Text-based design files
━━━

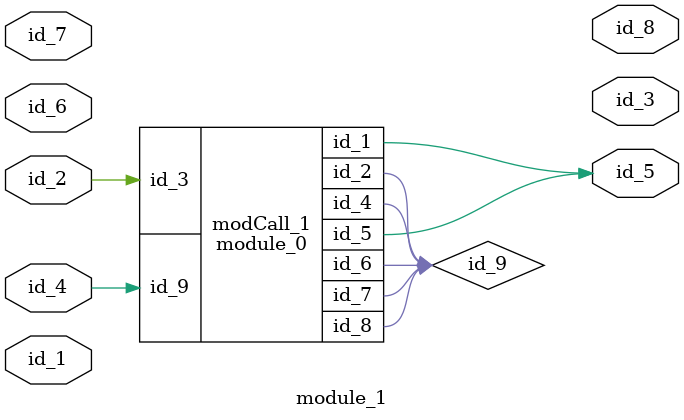
<source format=v>
module module_0 (
    id_1,
    id_2,
    id_3,
    id_4,
    id_5,
    id_6,
    id_7,
    id_8,
    id_9
);
  input wire id_9;
  inout wire id_8;
  inout wire id_7;
  inout wire id_6;
  output wire id_5;
  output wire id_4;
  input wire id_3;
  inout wire id_2;
  output wire id_1;
  wire id_10;
endmodule
module module_1 (
    id_1,
    id_2,
    id_3,
    id_4,
    id_5,
    id_6,
    id_7,
    id_8
);
  output wire id_8;
  input wire id_7;
  input wire id_6;
  output wire id_5;
  input wire id_4;
  output wire id_3;
  input wire id_2;
  input wire id_1;
  wire id_9;
  module_0 modCall_1 (
      id_5,
      id_9,
      id_2,
      id_9,
      id_5,
      id_9,
      id_9,
      id_9,
      id_4
  );
  wire id_10;
  wire id_11;
endmodule

</source>
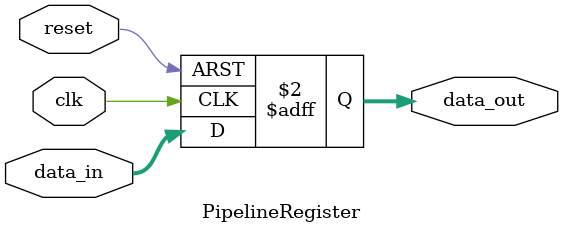
<source format=v>
module PipelineRegister #(parameter WIDTH = 32) (
    input clk,
    input reset,
    input [WIDTH-1:0] data_in,
    output reg [WIDTH-1:0] data_out
);
    always @(posedge clk or posedge reset) begin
        if (reset)
            data_out <= 0;
        else
            data_out <= data_in;
    end
endmodule

</source>
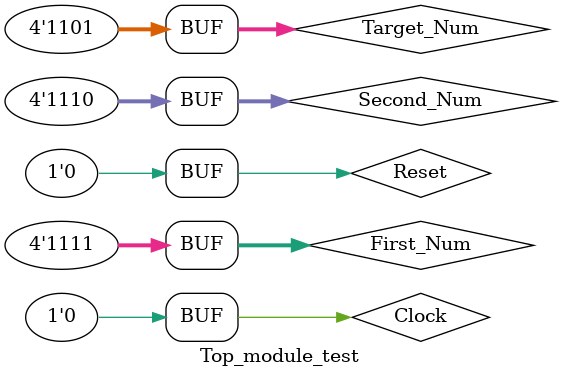
<source format=v>
module Top_module_test;


  reg Clock;
  reg Reset;
  reg [3:0] Target_Num;
  reg [3:0] Second_Num;
  reg [3:0] First_Num;
  wire [1:0] Result;


  Top_module uut (First_Num, Second_Num, Target_Num, Clock, Reset, Result);

  initial begin
 
    Clock = 0; Reset = 1; Target_Num = 0; Second_Num = 0;  First_Num = 0;

$monitor("%d First_Num=%b, Second_Num=%b, Target_Num=%b, clock=%b, Reset=%b, Result=%b",$time, First_Num, Second_Num, Target_Num, Clock, Reset, Result);
   

    #5;
    Target_Num = 4'b1101;
    Second_Num = 4'b1000;
    First_Num = 4'b0001;
    Reset=0;

    #10;
    Second_Num = 4'b1010;
    First_Num = 4'b0101;
    
    #10;
    Second_Num = 4'b1111;
    First_Num = 4'b1100;
    
    #10;
    Second_Num = 4'b1011;
    First_Num = 4'b0000;
    
    #10;
    Second_Num = 4'b1110;
    First_Num = 4'b1111;
    
    #10;
    Second_Num = 4'b1101;
    First_Num = 4'b11;
    
    #10;
    Second_Num = 4'b1110;
    First_Num = 4'b1001;
    
    #10;
Reset=1;
    Second_Num = 4'b1110;
    First_Num = 4'b1111;
    
    #10;
    Second_Num = 4'b1100;
    First_Num = 4'b01;

    
    #10;
Reset=0;
    Second_Num = 4'b1100;
    First_Num = 4'b010;
Reset=1;
    
    #10;

    Second_Num = 4'b1110;
    First_Num = 4'b1111;

  #10;
Reset=0;
    Second_Num = 4'b1010;
    First_Num = 4'b1100;
    


  #10;
    Second_Num = 4'b1010;
    First_Num = 4'b1101;

    #10;
    Second_Num = 4'b1111;
    First_Num = 4'b1100;

    
    #10;
    Second_Num = 4'b1011;
    First_Num = 4'b0000;
Reset=1;
    
    #10;
Reset=0;
    Second_Num = 4'b1110;
    First_Num = 4'b1111;
    
    #10;
    Second_Num = 4'b1101;
    First_Num = 4'b1101;
    
    #10;
    Second_Num = 4'b1110;
    First_Num = 4'b1001;
    
    #10;
    Second_Num = 4'b1110;
    First_Num = 4'b1111;
Reset=1;
    
    #10;
    Second_Num = 4'b1100;
    First_Num = 4'b01;
    
    #10;
    Second_Num = 4'b1100;
    First_Num = 4'b010;
Reset=0;
    
    #10;
    Second_Num = 4'b1110;
    First_Num = 4'b1111;

    #10;
    Second_Num = 4'b1110;
    First_Num = 4'b1111;

#10;
    Second_Num = 4'b1110;
    First_Num = 4'b1111;

    #10;
    Second_Num = 4'b1110;
    First_Num = 4'b1111;
#10;
    Second_Num = 4'b1110;
    First_Num = 4'b1111;

    #10;
    Second_Num = 4'b1110;
    First_Num = 4'b1111;
#10;
    Second_Num = 4'b1110;
    First_Num = 4'b1111;

    #10;
    Second_Num = 4'b1110;
    First_Num = 4'b1111;
#10;
    Second_Num = 4'b1110;
    First_Num = 4'b1111;

    #10;
    Second_Num = 4'b1110;
    First_Num = 4'b1111;
#10;
    Second_Num = 4'b1110;
    First_Num = 4'b1111;

    #10;
    Second_Num = 4'b1110;
    First_Num = 4'b1111;
        
   

  end
  initial repeat (100) #5 Clock = ~Clock;
      
      
endmodule

</source>
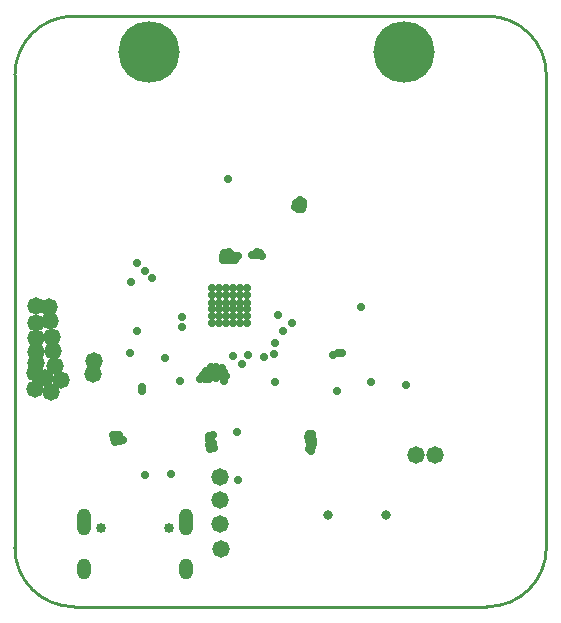
<source format=gbs>
G04*
G04 #@! TF.GenerationSoftware,Altium Limited,Altium Designer,20.2.3 (150)*
G04*
G04 Layer_Color=16711935*
%FSLAX44Y44*%
%MOMM*%
G71*
G04*
G04 #@! TF.SameCoordinates,529A9E34-4FC0-4C7B-B34A-3B4898198E1E*
G04*
G04*
G04 #@! TF.FilePolarity,Negative*
G04*
G01*
G75*
%ADD19C,0.2540*%
%ADD56C,0.8032*%
%ADD57C,5.2032*%
%ADD58C,0.8532*%
%ADD59O,1.2032X1.8032*%
%ADD60O,1.2032X2.3032*%
%ADD61C,0.7032*%
%ADD62C,1.4732*%
D19*
X0Y50000D02*
G03*
X50000Y0I50000J0D01*
G01*
X400000D02*
G03*
X450000Y50000I0J50000D01*
G01*
Y450000D02*
G03*
X400000Y500000I-50000J0D01*
G01*
X50000D02*
G03*
X0Y450000I0J-50000D01*
G01*
X50000Y0D02*
X400000D01*
X50000Y500000D02*
X400000D01*
X450000Y50000D02*
Y450000D01*
X0Y50000D02*
Y450000D01*
D56*
X314060Y77180D02*
D03*
X265060D02*
D03*
D57*
X329184Y469646D02*
D03*
X113919D02*
D03*
D58*
X72630Y66750D02*
D03*
X130430D02*
D03*
D59*
X144780Y31750D02*
D03*
X58280D02*
D03*
D60*
X144780Y71750D02*
D03*
X58280D02*
D03*
D61*
X126746Y210312D02*
D03*
X116078Y278257D02*
D03*
X109855Y284480D02*
D03*
X103632Y290830D02*
D03*
X102997Y233426D02*
D03*
X97663Y214630D02*
D03*
X97917Y275082D02*
D03*
X189230Y106934D02*
D03*
X180848Y362331D02*
D03*
X172720Y263652D02*
D03*
X167259D02*
D03*
X178816D02*
D03*
X184531D02*
D03*
X190627D02*
D03*
X196342D02*
D03*
X167259Y251714D02*
D03*
X172720D02*
D03*
X178816D02*
D03*
X184531D02*
D03*
X190627D02*
D03*
X196342D02*
D03*
X276860Y215011D02*
D03*
X269113Y212979D02*
D03*
X273304Y214884D02*
D03*
X301625Y189992D02*
D03*
X273050Y182626D02*
D03*
X107696Y182245D02*
D03*
X107950Y186309D02*
D03*
X196342Y240030D02*
D03*
X190627D02*
D03*
X184531D02*
D03*
X178816D02*
D03*
X172720D02*
D03*
X167259D02*
D03*
X196342Y245872D02*
D03*
X190627D02*
D03*
X184531D02*
D03*
X178816D02*
D03*
X172720D02*
D03*
X167259D02*
D03*
X196342Y257429D02*
D03*
X190627D02*
D03*
X184531D02*
D03*
X178816D02*
D03*
X172720D02*
D03*
X167259D02*
D03*
X196342Y269748D02*
D03*
X190627D02*
D03*
X184531D02*
D03*
X178816D02*
D03*
X172720D02*
D03*
X167259D02*
D03*
X293370Y253365D02*
D03*
X176784Y191008D02*
D03*
X178689Y195072D02*
D03*
X177038Y199009D02*
D03*
X175006Y201930D02*
D03*
X170688Y202946D02*
D03*
X166243Y202565D02*
D03*
X167132Y197739D02*
D03*
X162179Y199771D02*
D03*
X163322Y196342D02*
D03*
X159208Y195959D02*
D03*
X164084Y192405D02*
D03*
X161163Y192659D02*
D03*
X157099Y192913D02*
D03*
X184917Y212618D02*
D03*
X186182Y293370D02*
D03*
X182626Y293497D02*
D03*
X179197D02*
D03*
X176022D02*
D03*
X89027Y143129D02*
D03*
X86614D02*
D03*
X84201Y142367D02*
D03*
X91440Y141351D02*
D03*
X89281Y140462D02*
D03*
X86995Y140081D02*
D03*
X84836Y139827D02*
D03*
X88265Y145415D02*
D03*
X82804Y145669D02*
D03*
X168656Y134366D02*
D03*
X167513Y145288D02*
D03*
X164084Y144526D02*
D03*
X166370Y142113D02*
D03*
X163957Y141097D02*
D03*
X167640Y138811D02*
D03*
X166497Y136398D02*
D03*
X163957Y137033D02*
D03*
X251079Y132207D02*
D03*
X249174Y133858D02*
D03*
X251968Y135382D02*
D03*
X252349Y138049D02*
D03*
X249301Y140589D02*
D03*
X252476Y141097D02*
D03*
X251206Y143510D02*
D03*
X248412Y143637D02*
D03*
X251333Y146304D02*
D03*
X248920Y146177D02*
D03*
X243713Y342900D02*
D03*
X241046Y343916D02*
D03*
X238252Y342011D02*
D03*
X240665Y341376D02*
D03*
X243586Y339471D02*
D03*
X242697Y336423D02*
D03*
X239522D02*
D03*
X237363Y338074D02*
D03*
X208915Y296672D02*
D03*
X206209Y297886D02*
D03*
X207772Y299212D02*
D03*
X204597Y300228D02*
D03*
X200914Y297815D02*
D03*
X181483Y300101D02*
D03*
X177419Y299847D02*
D03*
X175895Y297053D02*
D03*
X188722Y297307D02*
D03*
X183515Y297434D02*
D03*
X186055Y297180D02*
D03*
X139954Y191008D02*
D03*
X234950Y239776D02*
D03*
X210825Y211348D02*
D03*
X132207Y112522D02*
D03*
X109887Y111284D02*
D03*
X174498Y194945D02*
D03*
X171958Y198731D02*
D03*
X169926Y193421D02*
D03*
X141864Y236494D02*
D03*
X220472Y223520D02*
D03*
X219583Y214122D02*
D03*
X249555Y137160D02*
D03*
X141737Y245003D02*
D03*
X220604Y189885D02*
D03*
X192024Y205105D02*
D03*
X197744Y212872D02*
D03*
X240289Y338729D02*
D03*
X223017Y246654D02*
D03*
X164973Y133477D02*
D03*
X188105Y147556D02*
D03*
X85725Y145161D02*
D03*
X227076Y233426D02*
D03*
X204089Y297942D02*
D03*
X331470Y187960D02*
D03*
X179900Y297298D02*
D03*
D62*
X66548Y197104D02*
D03*
X66675Y207772D02*
D03*
X38735Y191897D02*
D03*
X356108Y128651D02*
D03*
X339598D02*
D03*
X173736Y110000D02*
D03*
Y90000D02*
D03*
Y70000D02*
D03*
X174860Y48876D02*
D03*
X30861Y181864D02*
D03*
X17018Y184531D02*
D03*
X25908Y193548D02*
D03*
X32131Y216281D02*
D03*
X17526Y215646D02*
D03*
X31750Y227965D02*
D03*
X17653Y227711D02*
D03*
X29718Y241935D02*
D03*
X28829Y253873D02*
D03*
X17526Y254254D02*
D03*
X18034Y240538D02*
D03*
X17399Y197993D02*
D03*
X17907Y206375D02*
D03*
X33909Y203835D02*
D03*
M02*

</source>
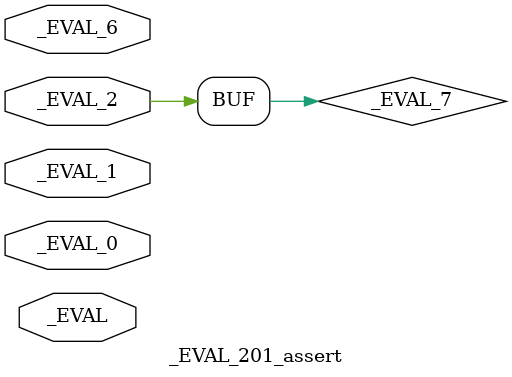
<source format=sv>
module _EVAL_201_assert(
  input   _EVAL,
  input   _EVAL_0,
  input   _EVAL_1,
  input   _EVAL_2,
  input   _EVAL_6
);
  wire  _EVAL_7;
  wire  _EVAL_8;
  wire  _EVAL_9;
  wire  _EVAL_10;
  wire  _EVAL_12;
  wire  _EVAL_18;
  wire  _EVAL_20;
  wire  _EVAL_24;
  wire  _EVAL_26;
  wire  _EVAL_27;
  wire  _EVAL_28;
  wire  _EVAL_29;
  assign _EVAL_28 = ~_EVAL_18;
  assign _EVAL_18 = _EVAL_9 | _EVAL_7;
  assign _EVAL_20 = ~_EVAL_26;
  assign _EVAL_10 = ~_EVAL_27;
  assign _EVAL_24 = ~_EVAL_8;
  assign _EVAL_9 = _EVAL_29 & _EVAL_24;
  assign _EVAL_27 = _EVAL_6 & _EVAL_1;
  assign _EVAL_8 = _EVAL & _EVAL_1;
  assign _EVAL_26 = _EVAL_6 & _EVAL;
  assign _EVAL_7 = _EVAL_2;
  assign _EVAL_12 = ~_EVAL_7;
  assign _EVAL_29 = _EVAL_20 & _EVAL_10;
  always @(posedge _EVAL_0) begin
    `ifndef SYNTHESIS
    `ifdef PRINTF_COND
      if (`PRINTF_COND) begin
    `endif
        if (_EVAL_28) begin
          $fwrite(32'h80000002,"Obfuscated Simulation Output(66ca24a7)\n");
        end
    `ifdef PRINTF_COND
      end
    `endif
    `endif // SYNTHESIS
    `ifndef SYNTHESIS
    `ifdef PRINTF_COND
      if (`PRINTF_COND) begin
    `endif
        if (_EVAL_6 & _EVAL_12) begin
          $fwrite(32'h80000002,"Obfuscated Simulation Output(b78a2954)\n");
        end
    `ifdef PRINTF_COND
      end
    `endif
    `endif // SYNTHESIS
    `ifndef SYNTHESIS
    `ifdef PRINTF_COND
      if (`PRINTF_COND) begin
    `endif
        if (_EVAL_6 & _EVAL_12) begin
          $fwrite(32'h80000002,"Obfuscated Simulation Output(1646262a)\n");
        end
    `ifdef PRINTF_COND
      end
    `endif
    `endif // SYNTHESIS
    `ifndef SYNTHESIS
    `ifdef STOP_COND
      if (`STOP_COND) begin
    `endif
        if (_EVAL_28) begin
          $fatal;
        end
    `ifdef STOP_COND
      end
    `endif
    `endif // SYNTHESIS
  end

endmodule

</source>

━━━

How to complete this task
Only the lines from the beginning of the records through the line bearing "input wire id_2;" belong in the answer, copied word for word with pictures left out.

Expected answer
<source format=v>
module module_0 (
    id_1,
    id_2,
    id_3,
    id_4,
    id_5,
    id_6,
    id_7,
    id_8,
    id_9
);
  input wire id_9;
  inout wire id_8;
  inout wire id_7;
  inout wire id_6;
  output wire id_5;
  output wire id_4;
  input wire id_3;
  inout wire id_2;
  output wire id_1;
  wire id_10;
endmodule
module module_1 (
    id_1,
    id_2,
    id_3,
    id_4,
    id_5,
    id_6,
    id_7,
    id_8
);
  output wire id_8;
  input wire id_7;
  input wire id_6;
  output wire id_5;
  input wire id_4;
  output wire id_3;
  input wire id_2;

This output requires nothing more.